Where the listing below has a line with "height: 40px ->", write out exactly that line and every line after it, stopping after the line with "left: 8px ->".

======== Exercise data ========

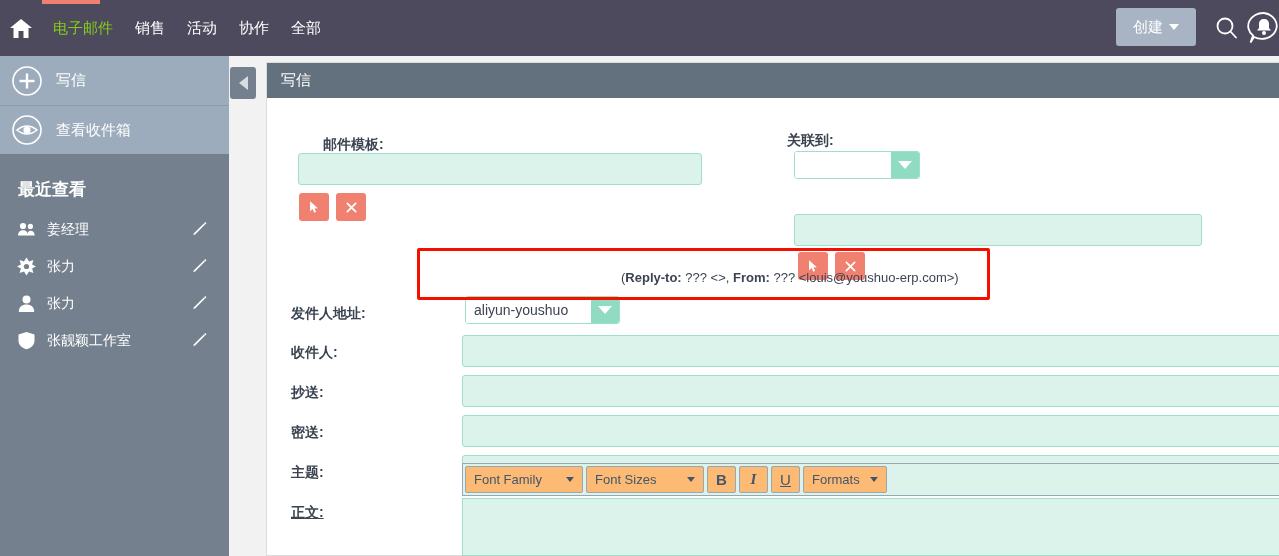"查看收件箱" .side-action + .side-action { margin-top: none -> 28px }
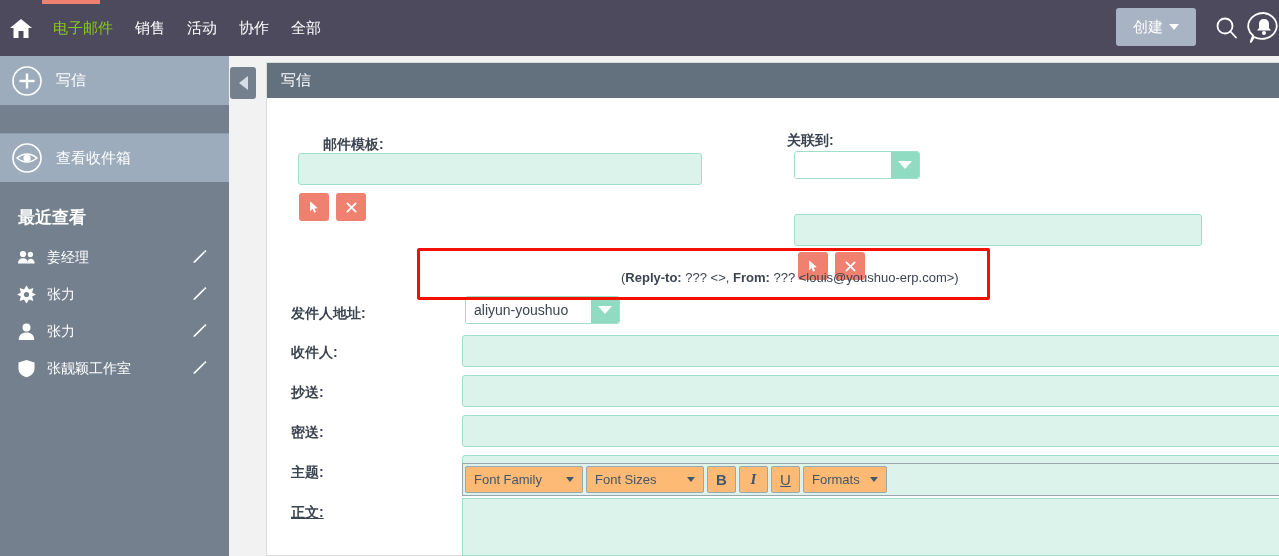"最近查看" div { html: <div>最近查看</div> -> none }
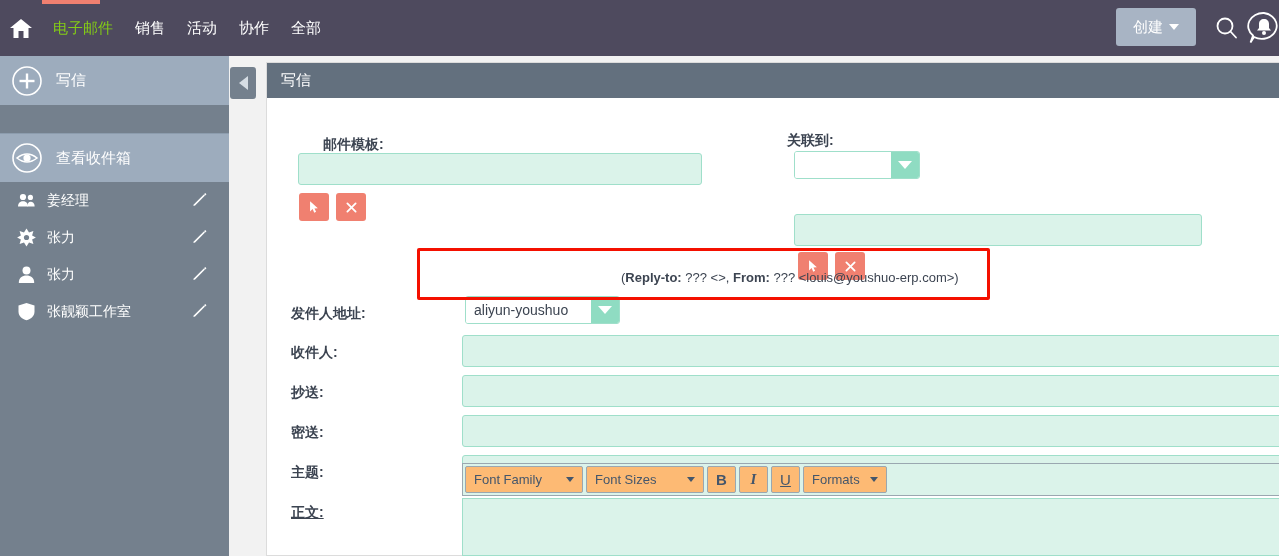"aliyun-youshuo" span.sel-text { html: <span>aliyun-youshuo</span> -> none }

========
======== Exercise data ========

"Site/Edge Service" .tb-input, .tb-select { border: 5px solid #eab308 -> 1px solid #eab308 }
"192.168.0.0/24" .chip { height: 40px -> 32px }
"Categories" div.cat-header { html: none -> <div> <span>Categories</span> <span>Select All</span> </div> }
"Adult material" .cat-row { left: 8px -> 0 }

========

*Finished exercise:*
"192.168.0.0/24" .chip { height: 40px -> 32px }
"Categories" div.cat-header { html: none -> <div> <span>Categories</span> <span>Select All</span> </div> }
"Adult material" .cat-row { left: 8px -> 0 }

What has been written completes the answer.